*How to complete this task*.
Where the string "installing" occurs in a line of the data below, that line should be copied.

(Input data Opens)

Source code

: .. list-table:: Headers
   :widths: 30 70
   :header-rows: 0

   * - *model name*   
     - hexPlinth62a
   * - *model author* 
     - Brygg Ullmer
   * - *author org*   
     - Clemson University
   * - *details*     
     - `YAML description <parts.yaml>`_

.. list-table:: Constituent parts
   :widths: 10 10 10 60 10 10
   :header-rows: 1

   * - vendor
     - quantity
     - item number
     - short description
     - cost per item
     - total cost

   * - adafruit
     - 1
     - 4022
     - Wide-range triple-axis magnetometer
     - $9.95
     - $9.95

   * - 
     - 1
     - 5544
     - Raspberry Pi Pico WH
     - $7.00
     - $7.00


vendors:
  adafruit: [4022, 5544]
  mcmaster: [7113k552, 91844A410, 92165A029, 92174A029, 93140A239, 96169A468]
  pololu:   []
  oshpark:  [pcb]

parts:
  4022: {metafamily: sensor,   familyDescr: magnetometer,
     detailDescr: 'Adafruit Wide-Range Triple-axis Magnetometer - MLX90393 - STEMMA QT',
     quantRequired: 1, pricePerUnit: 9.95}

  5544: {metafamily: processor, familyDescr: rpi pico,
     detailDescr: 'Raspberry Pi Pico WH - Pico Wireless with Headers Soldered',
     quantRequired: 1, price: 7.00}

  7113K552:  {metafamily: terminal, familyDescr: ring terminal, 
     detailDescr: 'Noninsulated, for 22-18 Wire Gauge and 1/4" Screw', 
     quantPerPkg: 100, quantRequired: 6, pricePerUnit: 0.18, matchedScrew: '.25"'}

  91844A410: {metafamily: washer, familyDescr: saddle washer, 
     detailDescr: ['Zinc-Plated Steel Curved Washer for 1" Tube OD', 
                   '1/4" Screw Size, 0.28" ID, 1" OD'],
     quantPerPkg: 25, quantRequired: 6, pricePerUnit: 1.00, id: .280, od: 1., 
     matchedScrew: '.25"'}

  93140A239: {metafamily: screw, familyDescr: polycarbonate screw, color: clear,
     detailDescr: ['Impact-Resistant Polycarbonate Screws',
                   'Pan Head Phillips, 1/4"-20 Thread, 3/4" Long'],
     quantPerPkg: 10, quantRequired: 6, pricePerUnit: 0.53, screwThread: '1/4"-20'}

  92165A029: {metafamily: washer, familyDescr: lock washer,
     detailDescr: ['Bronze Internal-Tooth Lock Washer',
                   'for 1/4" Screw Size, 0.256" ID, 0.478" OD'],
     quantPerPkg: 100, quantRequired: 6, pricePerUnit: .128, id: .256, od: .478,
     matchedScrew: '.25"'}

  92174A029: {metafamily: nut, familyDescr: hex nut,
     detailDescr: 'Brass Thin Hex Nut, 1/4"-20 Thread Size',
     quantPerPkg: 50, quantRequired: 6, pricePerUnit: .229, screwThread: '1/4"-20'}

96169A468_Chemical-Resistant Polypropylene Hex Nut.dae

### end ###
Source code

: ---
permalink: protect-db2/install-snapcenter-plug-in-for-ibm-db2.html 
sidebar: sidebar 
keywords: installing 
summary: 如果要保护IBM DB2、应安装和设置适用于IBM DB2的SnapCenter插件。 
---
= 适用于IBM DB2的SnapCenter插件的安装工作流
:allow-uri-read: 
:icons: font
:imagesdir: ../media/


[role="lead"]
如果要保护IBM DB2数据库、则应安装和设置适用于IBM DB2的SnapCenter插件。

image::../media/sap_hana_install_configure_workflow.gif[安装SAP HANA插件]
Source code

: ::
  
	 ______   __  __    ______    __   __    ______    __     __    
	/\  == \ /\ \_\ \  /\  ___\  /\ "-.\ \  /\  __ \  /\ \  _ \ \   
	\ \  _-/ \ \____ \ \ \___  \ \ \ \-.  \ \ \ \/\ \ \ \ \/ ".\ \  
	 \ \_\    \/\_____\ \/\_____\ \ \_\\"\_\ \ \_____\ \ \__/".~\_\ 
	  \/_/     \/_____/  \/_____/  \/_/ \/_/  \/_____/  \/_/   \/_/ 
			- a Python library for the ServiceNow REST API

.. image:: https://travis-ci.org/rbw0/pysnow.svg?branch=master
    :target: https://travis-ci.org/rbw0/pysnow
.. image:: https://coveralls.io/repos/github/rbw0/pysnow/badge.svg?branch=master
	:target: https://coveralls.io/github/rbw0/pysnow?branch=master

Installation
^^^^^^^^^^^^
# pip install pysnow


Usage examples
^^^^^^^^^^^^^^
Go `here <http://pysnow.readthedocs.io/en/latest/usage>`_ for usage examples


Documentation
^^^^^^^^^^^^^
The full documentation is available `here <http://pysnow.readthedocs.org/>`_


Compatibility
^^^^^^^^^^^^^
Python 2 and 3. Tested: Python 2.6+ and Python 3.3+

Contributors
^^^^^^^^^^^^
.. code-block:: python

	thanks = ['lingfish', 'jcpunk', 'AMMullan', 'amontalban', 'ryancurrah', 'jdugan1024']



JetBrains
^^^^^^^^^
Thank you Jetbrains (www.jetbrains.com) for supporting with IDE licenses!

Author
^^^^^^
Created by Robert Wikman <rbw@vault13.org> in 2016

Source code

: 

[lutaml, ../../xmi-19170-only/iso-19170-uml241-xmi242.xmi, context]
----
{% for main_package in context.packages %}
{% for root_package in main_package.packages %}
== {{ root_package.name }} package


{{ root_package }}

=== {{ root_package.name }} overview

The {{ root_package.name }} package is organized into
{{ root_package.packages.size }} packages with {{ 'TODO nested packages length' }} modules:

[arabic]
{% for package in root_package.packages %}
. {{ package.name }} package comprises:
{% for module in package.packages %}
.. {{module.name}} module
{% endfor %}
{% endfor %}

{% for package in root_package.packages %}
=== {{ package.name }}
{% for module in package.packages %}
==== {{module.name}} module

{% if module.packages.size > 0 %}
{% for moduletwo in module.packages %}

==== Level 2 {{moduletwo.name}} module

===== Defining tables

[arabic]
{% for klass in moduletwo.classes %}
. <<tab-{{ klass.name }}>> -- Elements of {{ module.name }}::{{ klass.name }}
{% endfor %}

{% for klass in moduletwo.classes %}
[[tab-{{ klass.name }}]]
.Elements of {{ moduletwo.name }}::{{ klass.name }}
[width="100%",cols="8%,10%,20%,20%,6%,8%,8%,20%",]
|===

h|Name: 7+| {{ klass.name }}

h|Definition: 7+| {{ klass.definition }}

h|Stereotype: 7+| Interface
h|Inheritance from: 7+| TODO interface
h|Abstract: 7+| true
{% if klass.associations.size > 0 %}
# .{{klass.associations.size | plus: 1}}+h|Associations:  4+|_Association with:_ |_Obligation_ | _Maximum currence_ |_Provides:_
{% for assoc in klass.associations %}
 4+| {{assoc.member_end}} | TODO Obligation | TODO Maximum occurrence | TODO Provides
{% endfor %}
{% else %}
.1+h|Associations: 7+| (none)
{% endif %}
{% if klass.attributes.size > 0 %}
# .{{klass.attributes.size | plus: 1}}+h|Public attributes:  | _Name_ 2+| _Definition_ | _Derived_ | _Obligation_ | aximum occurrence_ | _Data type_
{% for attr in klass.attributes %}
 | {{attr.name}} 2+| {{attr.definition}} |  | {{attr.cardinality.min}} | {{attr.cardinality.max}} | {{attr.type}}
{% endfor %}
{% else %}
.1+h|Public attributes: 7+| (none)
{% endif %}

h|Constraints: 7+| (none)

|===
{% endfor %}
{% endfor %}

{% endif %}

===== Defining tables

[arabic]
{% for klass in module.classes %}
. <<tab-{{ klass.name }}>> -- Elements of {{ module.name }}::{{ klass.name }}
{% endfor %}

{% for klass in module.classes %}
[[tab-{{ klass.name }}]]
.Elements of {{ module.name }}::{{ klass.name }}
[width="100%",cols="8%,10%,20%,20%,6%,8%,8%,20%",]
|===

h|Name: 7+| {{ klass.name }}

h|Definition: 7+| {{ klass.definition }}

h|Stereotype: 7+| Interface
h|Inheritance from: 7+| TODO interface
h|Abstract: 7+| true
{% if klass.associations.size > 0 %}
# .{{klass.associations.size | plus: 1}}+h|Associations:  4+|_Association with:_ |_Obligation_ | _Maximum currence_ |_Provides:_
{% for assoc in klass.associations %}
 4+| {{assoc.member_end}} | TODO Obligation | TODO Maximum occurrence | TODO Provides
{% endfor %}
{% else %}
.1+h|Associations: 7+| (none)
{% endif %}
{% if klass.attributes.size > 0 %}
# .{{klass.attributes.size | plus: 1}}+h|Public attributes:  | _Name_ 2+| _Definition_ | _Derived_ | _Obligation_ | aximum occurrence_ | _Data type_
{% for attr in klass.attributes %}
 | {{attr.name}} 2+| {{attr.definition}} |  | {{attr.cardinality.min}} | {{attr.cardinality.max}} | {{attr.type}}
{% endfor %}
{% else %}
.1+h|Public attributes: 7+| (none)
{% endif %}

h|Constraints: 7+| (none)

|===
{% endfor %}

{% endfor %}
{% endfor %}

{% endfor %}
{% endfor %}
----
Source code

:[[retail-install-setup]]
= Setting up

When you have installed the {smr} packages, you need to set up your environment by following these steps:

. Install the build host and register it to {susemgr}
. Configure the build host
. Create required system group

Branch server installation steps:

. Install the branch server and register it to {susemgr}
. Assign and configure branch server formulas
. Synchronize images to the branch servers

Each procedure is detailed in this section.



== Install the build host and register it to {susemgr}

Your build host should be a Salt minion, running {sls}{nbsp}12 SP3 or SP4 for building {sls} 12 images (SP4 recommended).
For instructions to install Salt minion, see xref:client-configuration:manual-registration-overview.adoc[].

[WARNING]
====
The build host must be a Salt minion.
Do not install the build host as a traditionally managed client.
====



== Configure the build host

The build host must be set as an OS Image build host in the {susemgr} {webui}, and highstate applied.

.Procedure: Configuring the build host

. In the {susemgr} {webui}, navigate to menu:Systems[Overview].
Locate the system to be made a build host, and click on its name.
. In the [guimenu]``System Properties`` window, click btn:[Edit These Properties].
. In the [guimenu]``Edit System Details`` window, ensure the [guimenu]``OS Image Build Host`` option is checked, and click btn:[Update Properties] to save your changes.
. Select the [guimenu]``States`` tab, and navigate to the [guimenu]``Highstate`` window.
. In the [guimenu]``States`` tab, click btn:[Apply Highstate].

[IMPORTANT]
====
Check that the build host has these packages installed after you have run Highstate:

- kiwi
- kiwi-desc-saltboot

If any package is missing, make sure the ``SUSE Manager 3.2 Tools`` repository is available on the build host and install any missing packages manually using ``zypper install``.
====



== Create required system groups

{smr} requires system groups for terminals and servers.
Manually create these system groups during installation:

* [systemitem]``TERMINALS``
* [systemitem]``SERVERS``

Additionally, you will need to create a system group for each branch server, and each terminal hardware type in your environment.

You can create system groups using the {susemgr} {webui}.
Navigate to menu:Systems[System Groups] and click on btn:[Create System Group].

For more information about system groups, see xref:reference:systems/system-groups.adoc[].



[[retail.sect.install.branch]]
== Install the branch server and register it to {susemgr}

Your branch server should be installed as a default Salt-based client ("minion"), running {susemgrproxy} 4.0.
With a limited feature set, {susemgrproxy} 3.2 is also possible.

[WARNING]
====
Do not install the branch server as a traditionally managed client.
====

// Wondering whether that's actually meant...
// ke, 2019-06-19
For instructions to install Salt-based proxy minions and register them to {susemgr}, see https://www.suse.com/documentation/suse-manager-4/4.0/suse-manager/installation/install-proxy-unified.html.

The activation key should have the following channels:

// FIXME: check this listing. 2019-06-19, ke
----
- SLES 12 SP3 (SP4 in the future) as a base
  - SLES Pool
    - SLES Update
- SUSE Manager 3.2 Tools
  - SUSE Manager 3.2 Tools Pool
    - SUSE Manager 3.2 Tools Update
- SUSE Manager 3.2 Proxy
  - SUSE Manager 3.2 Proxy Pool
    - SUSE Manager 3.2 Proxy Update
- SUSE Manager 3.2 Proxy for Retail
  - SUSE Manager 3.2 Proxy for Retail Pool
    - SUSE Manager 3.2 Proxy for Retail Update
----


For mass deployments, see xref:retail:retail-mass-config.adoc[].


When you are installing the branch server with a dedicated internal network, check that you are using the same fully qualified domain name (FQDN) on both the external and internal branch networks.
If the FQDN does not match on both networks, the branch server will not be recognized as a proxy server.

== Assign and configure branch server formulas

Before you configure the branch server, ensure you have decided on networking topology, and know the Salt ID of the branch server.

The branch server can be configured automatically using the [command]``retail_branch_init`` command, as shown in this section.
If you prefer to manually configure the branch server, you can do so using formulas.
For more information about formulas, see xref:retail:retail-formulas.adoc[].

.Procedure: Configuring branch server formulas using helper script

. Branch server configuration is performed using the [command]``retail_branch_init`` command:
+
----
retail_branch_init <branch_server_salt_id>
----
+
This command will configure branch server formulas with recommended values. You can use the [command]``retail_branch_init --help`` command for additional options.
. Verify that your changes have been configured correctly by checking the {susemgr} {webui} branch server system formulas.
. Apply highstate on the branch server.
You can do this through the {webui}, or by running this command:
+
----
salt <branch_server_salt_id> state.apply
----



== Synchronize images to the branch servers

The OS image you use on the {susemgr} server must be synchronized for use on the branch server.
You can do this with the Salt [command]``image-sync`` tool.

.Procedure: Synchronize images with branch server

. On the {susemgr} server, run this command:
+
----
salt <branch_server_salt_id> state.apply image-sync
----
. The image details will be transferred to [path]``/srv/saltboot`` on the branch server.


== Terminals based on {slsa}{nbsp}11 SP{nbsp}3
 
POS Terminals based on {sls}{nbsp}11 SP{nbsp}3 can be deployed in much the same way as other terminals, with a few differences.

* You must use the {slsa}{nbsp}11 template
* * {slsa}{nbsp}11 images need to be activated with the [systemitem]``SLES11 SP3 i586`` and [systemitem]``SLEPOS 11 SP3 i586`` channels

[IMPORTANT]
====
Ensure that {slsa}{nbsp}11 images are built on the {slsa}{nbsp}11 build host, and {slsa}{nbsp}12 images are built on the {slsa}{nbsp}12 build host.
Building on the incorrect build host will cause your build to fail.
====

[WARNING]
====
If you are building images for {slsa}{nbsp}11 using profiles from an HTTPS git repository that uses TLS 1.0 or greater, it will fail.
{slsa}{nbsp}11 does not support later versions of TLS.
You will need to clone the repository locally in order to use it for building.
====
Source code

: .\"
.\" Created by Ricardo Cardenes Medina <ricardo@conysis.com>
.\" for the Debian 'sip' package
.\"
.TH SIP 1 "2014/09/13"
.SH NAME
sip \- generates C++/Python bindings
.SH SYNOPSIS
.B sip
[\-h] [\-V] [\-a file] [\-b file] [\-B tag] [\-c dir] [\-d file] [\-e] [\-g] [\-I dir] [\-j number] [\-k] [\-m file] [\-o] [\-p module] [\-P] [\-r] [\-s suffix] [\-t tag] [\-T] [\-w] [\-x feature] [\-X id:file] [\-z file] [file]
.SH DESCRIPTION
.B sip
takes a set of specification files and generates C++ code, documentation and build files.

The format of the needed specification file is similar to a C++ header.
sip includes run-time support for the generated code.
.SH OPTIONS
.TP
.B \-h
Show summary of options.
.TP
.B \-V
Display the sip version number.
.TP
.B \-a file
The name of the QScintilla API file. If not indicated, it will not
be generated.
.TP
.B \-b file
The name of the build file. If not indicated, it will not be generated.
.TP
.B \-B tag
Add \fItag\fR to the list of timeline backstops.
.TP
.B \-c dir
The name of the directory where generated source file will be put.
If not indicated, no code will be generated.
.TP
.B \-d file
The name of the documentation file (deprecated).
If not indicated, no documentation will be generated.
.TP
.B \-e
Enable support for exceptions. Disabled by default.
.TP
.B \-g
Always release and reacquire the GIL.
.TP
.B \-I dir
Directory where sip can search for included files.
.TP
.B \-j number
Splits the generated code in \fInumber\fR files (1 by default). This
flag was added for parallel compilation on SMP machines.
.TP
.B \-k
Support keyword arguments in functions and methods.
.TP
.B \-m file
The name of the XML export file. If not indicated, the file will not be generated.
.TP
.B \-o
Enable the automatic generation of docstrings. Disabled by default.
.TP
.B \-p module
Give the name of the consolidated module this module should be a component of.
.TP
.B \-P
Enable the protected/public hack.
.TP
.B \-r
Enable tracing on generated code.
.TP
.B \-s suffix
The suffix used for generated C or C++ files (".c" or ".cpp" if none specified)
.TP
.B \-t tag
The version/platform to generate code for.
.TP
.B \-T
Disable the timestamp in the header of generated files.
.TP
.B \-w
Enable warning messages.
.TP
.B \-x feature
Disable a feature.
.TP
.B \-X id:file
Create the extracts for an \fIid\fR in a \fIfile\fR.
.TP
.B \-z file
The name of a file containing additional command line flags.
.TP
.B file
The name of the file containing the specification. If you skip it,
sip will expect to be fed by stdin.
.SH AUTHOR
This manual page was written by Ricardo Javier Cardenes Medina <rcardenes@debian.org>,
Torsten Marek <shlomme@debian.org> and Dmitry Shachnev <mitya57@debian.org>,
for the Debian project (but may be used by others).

(Input data Closes)

*Answer*.
keywords: installing 
When you are installing the branch server with a dedicated internal network, check that you are using the same fully qualified domain name (FQDN) on both the external and internal branch networks.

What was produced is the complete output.